Проводник появился в гостинице незадолго до полуночи. Его клиентов там набралось человек двадцать, из коих - две медсестры, один американец (он видел мое фото в нью-йоркской коммунистической газетке), а еще немцы, австрийцы, один британский журналист… Среди нас имелись бывшие солдаты, инженеры, специалисты-подрывники. И один поэт.
Проводник ориентировался в Пиренеях, как я - в льяновском садике моего отца. Каждая тропка, ручеек, выступ скалы - ему все это было знакомо и близко. Он точно знал, в какую минуту появятся пограничники и где это будет; казалось, он предугадывает, о чем они собираются говорить и в какую сторону свернут, чтобы облегчиться. За пять минут мы перешли границу. Там за дело взялся другой проводник и сопроводил группу в лагерь у Альбасете, где нас для начала рассортировали по навыкам, желаниям и способностям рекрутов. Мне предстояло начинать с нуля. Профессии у меня не имелось, а как боец я не стоил ломаного гроша. Поэтому меня направили в лагерь "Ленинград" у Барселоны, где учили обращаться с легким стрелковым оружием, бросать гранату так, чтобы тебя не подстрелили, и коммунистической методике ползти под огнем все вперед и вперед, никогда не отступая. Я из кожи вон лез, чтобы Санчес (так меня теперь звали) себя не посрамил, но инструкторы, вскоре выбившись из сил, вынуждены были признать очевидное: я неловок, к бою непригоден и не рожден для этой благородной профессии. Посему меня направили к тем, кто занимался "пропагандой и культурой".
От этого лагеря, как и от всех остальных, что давали мне пристанище во время моего пребывания в Испании, у меня осталось множество хороших и грустных впечатлений. Все там либо воспламеняло меня, либо подавляло. Товарищество, смелость, взаимовыручка этих мужчин и женщин, покинувших свои семейные очаги, чтобы защищать землю свободы, дают мне основание гордиться, что я их знал: об их душевном величии еще не все сказано. Врачи и таксисты, университетские преподаватели и наемные работяги с виноградников, скептически настроенные интеллектуалы и идеалисты-рабочие, романтического склада девушки и серьезные, преданные делу военные - все они приезжали из далеких и близких стран, чтобы помешать Франко растоптать красоту и замарать грязью благородство этого народа, влюбленного в солнце и в самопожертвование. Все, от коммунистов до анархистов, обращались друг к другу на "ты", помогали друг другу, делясь решительно всем. И все пели. У лагерных костров и в сараях, в одиночку и хором, фламенко и русские песни, по-французски, на идише, по-английски, все пьянели от разговоров, забавных баек, от надежды. Казалось, сама история мобилизовала их на борьбу с варварами, все хотели быть сильными и чистыми, как праведники в старину, все желали освятить то дело, во имя которого убивали и умирали, ну да, гражданин следователь, вы слишком молоды, вы не можете знать… В то время еще находилось место надеждам и дружбе.
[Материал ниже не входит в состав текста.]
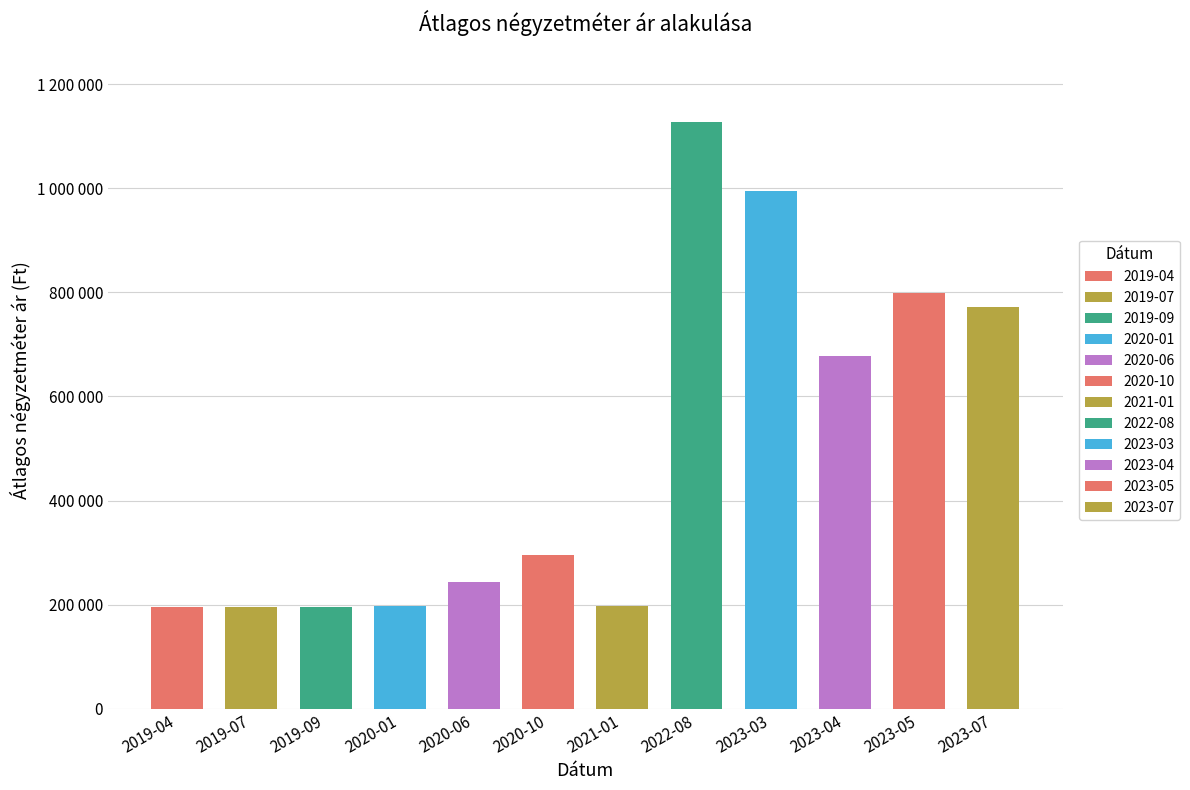

Rank the categories by value from lowest to highest.

2019-09, 2019-04, 2019-07, 2020-01, 2021-01, 2020-06, 2020-10, 2023-04, 2023-07, 2023-05, 2023-03, 2022-08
Однако… оставались еще ужас и тоска - их тут было больше, чем в предыдущих войнах. Эта война замыкала все в кольцо: шла самоубийственная бойня, народ сам себя истреблял. Конечно, существовали принципиальные различия, разные верования, идеалы: наши единомышленники сражались за человеческое достоинство, а их противники - за рабство разума. Но зверства и с одной стороны, и с другой было поровну.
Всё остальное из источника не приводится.